── DATA PROVIDED ──

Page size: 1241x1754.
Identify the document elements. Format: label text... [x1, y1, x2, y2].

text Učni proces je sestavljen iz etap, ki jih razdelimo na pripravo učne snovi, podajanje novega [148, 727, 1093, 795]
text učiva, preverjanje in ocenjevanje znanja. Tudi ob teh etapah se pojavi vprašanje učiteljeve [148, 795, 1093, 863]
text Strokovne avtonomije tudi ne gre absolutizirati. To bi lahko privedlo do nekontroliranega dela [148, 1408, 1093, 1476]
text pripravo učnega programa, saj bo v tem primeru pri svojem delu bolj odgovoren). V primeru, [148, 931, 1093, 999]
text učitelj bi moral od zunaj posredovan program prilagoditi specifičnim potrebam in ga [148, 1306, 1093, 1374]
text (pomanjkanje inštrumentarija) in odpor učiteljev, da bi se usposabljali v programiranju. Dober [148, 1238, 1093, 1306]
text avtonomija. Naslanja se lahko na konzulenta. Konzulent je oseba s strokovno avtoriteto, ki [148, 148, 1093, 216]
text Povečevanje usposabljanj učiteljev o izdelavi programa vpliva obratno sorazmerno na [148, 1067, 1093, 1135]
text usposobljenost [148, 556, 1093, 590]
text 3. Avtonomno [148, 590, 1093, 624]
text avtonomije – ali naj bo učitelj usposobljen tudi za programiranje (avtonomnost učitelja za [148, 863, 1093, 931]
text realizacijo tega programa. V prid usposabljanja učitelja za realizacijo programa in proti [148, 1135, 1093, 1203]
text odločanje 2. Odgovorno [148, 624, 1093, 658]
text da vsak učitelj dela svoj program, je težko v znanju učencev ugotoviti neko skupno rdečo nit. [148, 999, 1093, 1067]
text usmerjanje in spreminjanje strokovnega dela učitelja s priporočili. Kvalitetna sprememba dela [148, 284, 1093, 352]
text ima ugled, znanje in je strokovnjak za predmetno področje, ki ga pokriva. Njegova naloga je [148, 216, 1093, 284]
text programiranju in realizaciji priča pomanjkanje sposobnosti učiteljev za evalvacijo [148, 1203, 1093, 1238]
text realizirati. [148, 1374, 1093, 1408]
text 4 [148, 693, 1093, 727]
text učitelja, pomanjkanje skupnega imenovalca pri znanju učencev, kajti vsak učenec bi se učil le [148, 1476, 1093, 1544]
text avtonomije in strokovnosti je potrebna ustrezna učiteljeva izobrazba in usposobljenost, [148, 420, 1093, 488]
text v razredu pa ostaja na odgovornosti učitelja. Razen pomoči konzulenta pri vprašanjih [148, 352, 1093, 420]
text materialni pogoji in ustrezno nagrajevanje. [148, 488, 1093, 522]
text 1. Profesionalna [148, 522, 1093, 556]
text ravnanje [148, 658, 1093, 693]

───
── DATA PROVIDED ──

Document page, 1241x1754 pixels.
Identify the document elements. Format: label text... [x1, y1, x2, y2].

───

* **TASK BRIEF**
Please repeat the entries between the lines holding "Page size: 1241x1754." and "text odločanje 2.", inclusive, swapping "Strokovne avtonomije" for "Poklicne avtonomije" and leaving everything else unchanged.

* **TASK SOLUTION**
Page size: 1241x1754.
Identify the document elements. Format: label text... [x1, y1, x2, y2].

text Učni proces je sestavljen iz etap, ki jih razdelimo na pripravo učne snovi, podajanje novega [148, 727, 1093, 795]
text učiva, preverjanje in ocenjevanje znanja. Tudi ob teh etapah se pojavi vprašanje učiteljeve [148, 795, 1093, 863]
text Poklicne avtonomije tudi ne gre absolutizirati. To bi lahko privedlo do nekontroliranega dela [148, 1408, 1093, 1476]
text pripravo učnega programa, saj bo v tem primeru pri svojem delu bolj odgovoren). V primeru, [148, 931, 1093, 999]
text učitelj bi moral od zunaj posredovan program prilagoditi specifičnim potrebam in ga [148, 1306, 1093, 1374]
text (pomanjkanje inštrumentarija) in odpor učiteljev, da bi se usposabljali v programiranju. Dober [148, 1238, 1093, 1306]
text avtonomija. Naslanja se lahko na konzulenta. Konzulent je oseba s strokovno avtoriteto, ki [148, 148, 1093, 216]
text Povečevanje usposabljanj učiteljev o izdelavi programa vpliva obratno sorazmerno na [148, 1067, 1093, 1135]
text usposobljenost [148, 556, 1093, 590]
text 3. Avtonomno [148, 590, 1093, 624]
text avtonomije – ali naj bo učitelj usposobljen tudi za programiranje (avtonomnost učitelja za [148, 863, 1093, 931]
text realizacijo tega programa. V prid usposabljanja učitelja za realizacijo programa in proti [148, 1135, 1093, 1203]
text odločanje 2. Odgovorno [148, 624, 1093, 658]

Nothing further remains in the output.